Sublocade is the newest treatment option. It contains the same active medication as in Suboxone (i.e. buprenorphine), however it is administered once every four weeks via a subcutaneous injection (under the skin) in the abdominal region. The less frequent dosing regimen might be of interest to certain patients.
Once started on Opioid Replacement Therapy, you will be followed by the Addiction Medicine physician weekly for brief follow-up assessments before your next prescription is issued.
How much does the medication cost?
Methadone is covered by most drug benefit programs, including the ODB (Ontario Drug Benefit) program, OHIP Plus (for patients aged 24 or younger), for patients aged 65 or greater, and through most private insurers. If paid out of pocket, methadone typically would cost around $5 per day, which is minimal when compared to the cost of street drugs. Another benefit of Methadone is that it is legal and safe if taken as prescribed. Because it is dispensed at a pharmacy with a prescription from a physician, the exact potency is known, and you will know exactly what you are getting.
Suboxone (buprenorphine) is a newer medication, and fortunately, it is also covered by most drug benefit programs as described above, including the Ontario Drug Benefit (ODB) program. Out of pocket, it tends to be more expensive than methadone, and the cost will vary according to the dose and pharmacy.

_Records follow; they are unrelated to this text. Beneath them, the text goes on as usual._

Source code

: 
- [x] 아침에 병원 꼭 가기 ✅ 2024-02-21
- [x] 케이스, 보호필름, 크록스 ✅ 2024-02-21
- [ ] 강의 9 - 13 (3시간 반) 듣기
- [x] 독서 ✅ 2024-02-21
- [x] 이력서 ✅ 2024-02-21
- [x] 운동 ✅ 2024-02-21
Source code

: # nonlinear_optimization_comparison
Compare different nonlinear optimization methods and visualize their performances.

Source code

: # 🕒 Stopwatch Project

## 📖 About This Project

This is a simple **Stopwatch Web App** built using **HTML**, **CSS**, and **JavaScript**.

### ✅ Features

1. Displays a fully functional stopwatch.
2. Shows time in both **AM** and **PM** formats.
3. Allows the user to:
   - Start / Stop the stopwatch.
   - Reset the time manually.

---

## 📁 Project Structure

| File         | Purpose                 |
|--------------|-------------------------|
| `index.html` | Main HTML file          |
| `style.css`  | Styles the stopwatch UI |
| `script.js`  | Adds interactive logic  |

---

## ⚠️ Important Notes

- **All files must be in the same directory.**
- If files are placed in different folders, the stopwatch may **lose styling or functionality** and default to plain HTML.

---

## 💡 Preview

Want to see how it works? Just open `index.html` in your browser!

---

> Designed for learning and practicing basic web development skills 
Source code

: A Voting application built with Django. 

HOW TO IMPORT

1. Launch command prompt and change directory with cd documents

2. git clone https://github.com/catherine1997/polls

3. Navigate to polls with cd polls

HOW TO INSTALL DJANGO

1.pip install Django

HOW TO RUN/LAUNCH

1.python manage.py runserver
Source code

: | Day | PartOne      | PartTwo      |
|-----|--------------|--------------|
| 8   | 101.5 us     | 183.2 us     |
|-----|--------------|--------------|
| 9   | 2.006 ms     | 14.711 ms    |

Sublocade (injectable buprenorphine) is the newest treatment option. Although fairly expensive if paid out of pocket, this medication is also fully covered by most drug benefit programs and private insurers, and allows for less frequent dosing through abdominal injections every four weeks.
What is the duration of treatment?
Opioid Use Disorder is a chronic relapsing-remitting condition. The duration of the treatment is, therefore, challenging to predict and varies from person to person. Some studies have suggested that people who were on methadone replacement therapy for two years or more did better in avoiding future relapse. However, this varies according to the individual and the decision to start tapering off Methadone, Suboxone or Sublocade will be decided by you in consultation with your doctor.
How will I know when is it a time to start tapering off Methadone, Suboxone or Sublocade?
Ideally, it is recommended that ongoing clinical stability be well established until tapering of opioid replacement therapy is considered. The decision to start a taper, however, is ultimately driven by you. Once you are able to abstain from opioid use for some time and are in control of your life (family, social life, work), some questions to ask yourself to determine your readiness for a gradual taper off the medication are:
- Am I comfortable being around triggers and not using opioids?
- Did I change the environment around me to minimize contact with triggers (people, places, things associated with use)?
- Do I have a good support system such as addiction counseling or mutual support groups?
- Am I keeping busy with school or employment?
- Am I in good mental and physical health?
- Note that CAMH has a useful document entitled “Making the Choice, Making it Work”, available here in pdf, which includes a discussion around Tapering Readiness with a recommended table to review in Chapter 8, page 96.